Figure 6-2 shows a dimensional database equivalent to Figure 6-1 defined in terms of facts tables, facts and dimensions. As you can see, there is some overlap between the two models. We are, after all, still dealing with relational databases. The schema still consists of logical relations (although they're universally called "tables" in dimensional design), but the relations are divided into two quite distinct types: a single fact table, and multiple dimension tables.

Figure 6-2. A Dimensional Schema

Notice that, unlike the normalized version, Figure 6-2 contains all the relations in the schema. For readability, the dimension tables don't show all of their attributes, but all of the dimensions are shown. This structure is far simpler for an end user to understand than the equivalent normalized schema.

The single fact table models the data being used for reporting. It contains two distinct types of attributes: key attributes, all of which are foreign keys relating the fact table to the dimension tables, and facts, the attributes that contain the actual data being measured.

Notice that the fact table is placed in the center of the diagram with the dimension tables arranged around it. This is the conventional arrangement of these schemas. Someone, somewhere, decided this arrangement looks like a star and so these are called star schemas.

I confess that I do not see any great resemblance here, but perhaps I leave my poetry at home when I do database design (and perhaps I would be a better analyst if I didn't). In any event, these are called star schemas, whether or not the diagram is arranged in this fashion.

Are dimensional databases really relational?

Not always. There are three physical methods for storing dimensional databases: ROLAP, MOLAP and HOLAP. ROLAP stands for Relational OLAP. Dimensional databases that use the ROLAP model store their data in a relational database engine such as SQL Server, and thus qualify for the "relational database" label.

MOLAP stands for Multidimensional OLAP. These structures aren't relational. SQL Server Analysis Services, for example, uses a distinct physical storage structure for MOLAP databases. Finally HOLAP stands for Hybrid OLAP. These databases use a combination of relational and multidimensional storage.

In reality, not all normalized databases use a relational engine for physical storage, either. The vast majority of database schemas developed using the entity-relationship model will be implemented using a relational database engine, but not all of them. Increasingly, XML is used as the data storage mechanism for these databases. (XML is hierarchical, not relational.)

The entity-relationship model is still inherently relational. The dimensional model is also inherently relational, despite the fact that the physical implementation of dimensional databases may not be.

Remember when I said that it was important to keep the logical design and physical design separate? And you thought I was kidding...
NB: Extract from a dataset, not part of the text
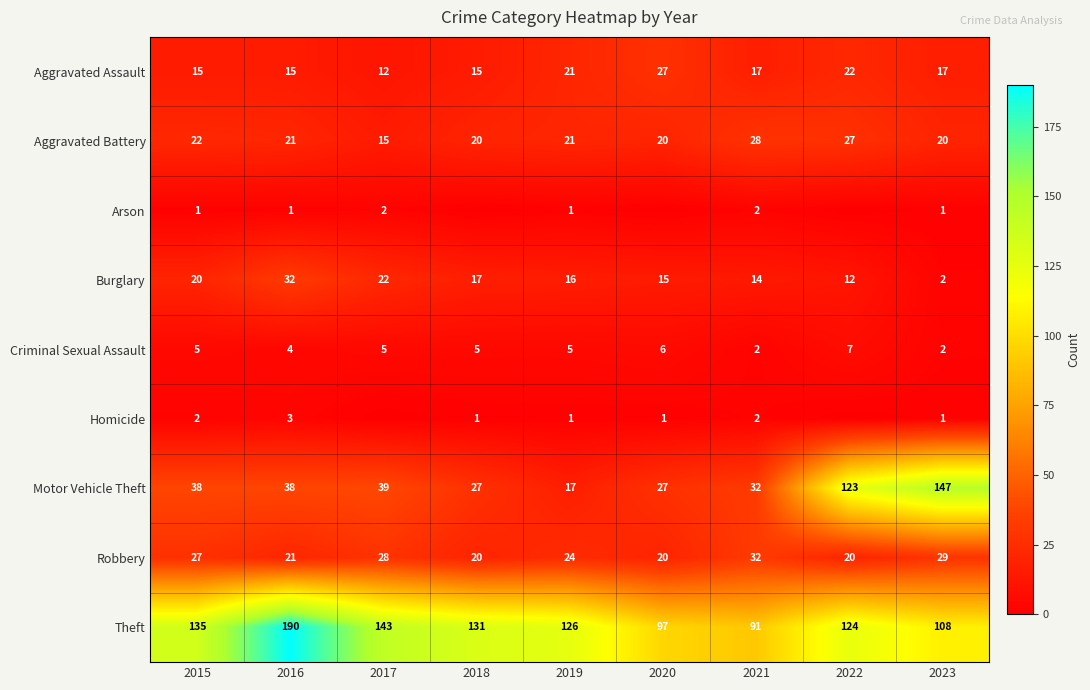

Where does the Theft series first go above 126?

2015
The technical definition of a star schema is that it consists of a single fact table and multiple dimension tables, all of which are related directly to the fact table, and not, as a general rule, to other dimensions. However, there are some relatively rare situations in which it's appropriate to split the dimensions into multiple relations as shown in Figure 6-3.

Figure 6-3. A Snowflake Schema

This structure is known as a snowflake schema. The snowflake schema in effect normalizes the dimensions. As a general rule, normalization simply doesn't apply to dimensional databases, but there are a few exceptions that we'll discuss in Chapter 8.
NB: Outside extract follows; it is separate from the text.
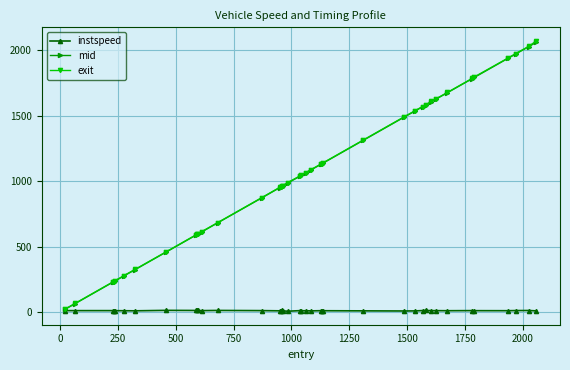

What are all the series names shown in the legend?

instspeed, mid, exit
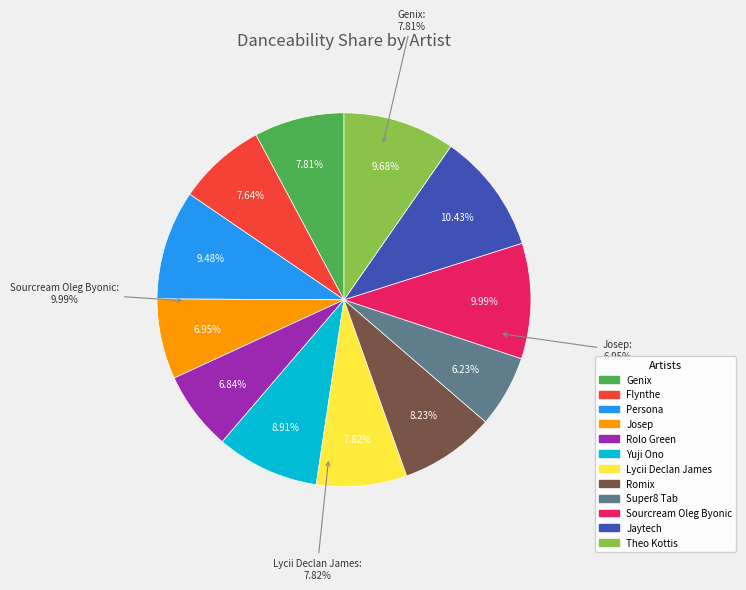

Is there any slice that represents more than half of the pie?

No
Another way of conceiving the data stored in a dimensional database is as a cube, as shown in Figure 6-4. Indeed, many people refer to the dimensional database as "the cube." In fact, this is the term used by Microsoft in its documentation and products, and the one I will use to refer to the physical data store.

Figure 6-4. A Dimensional Cube

Technically, it's an "N-Cube" because it can have more than three dimensions, but the "N" is typically dropped. (You probably recall that the same is true of n-tuples, which are usually referred to simply as tuples.)

Using the term "cube" doesn't imply a different database schemathe schema is still defined by the rules we'll examine in the next few chaptersit merely reflects a different way of thinking about the data.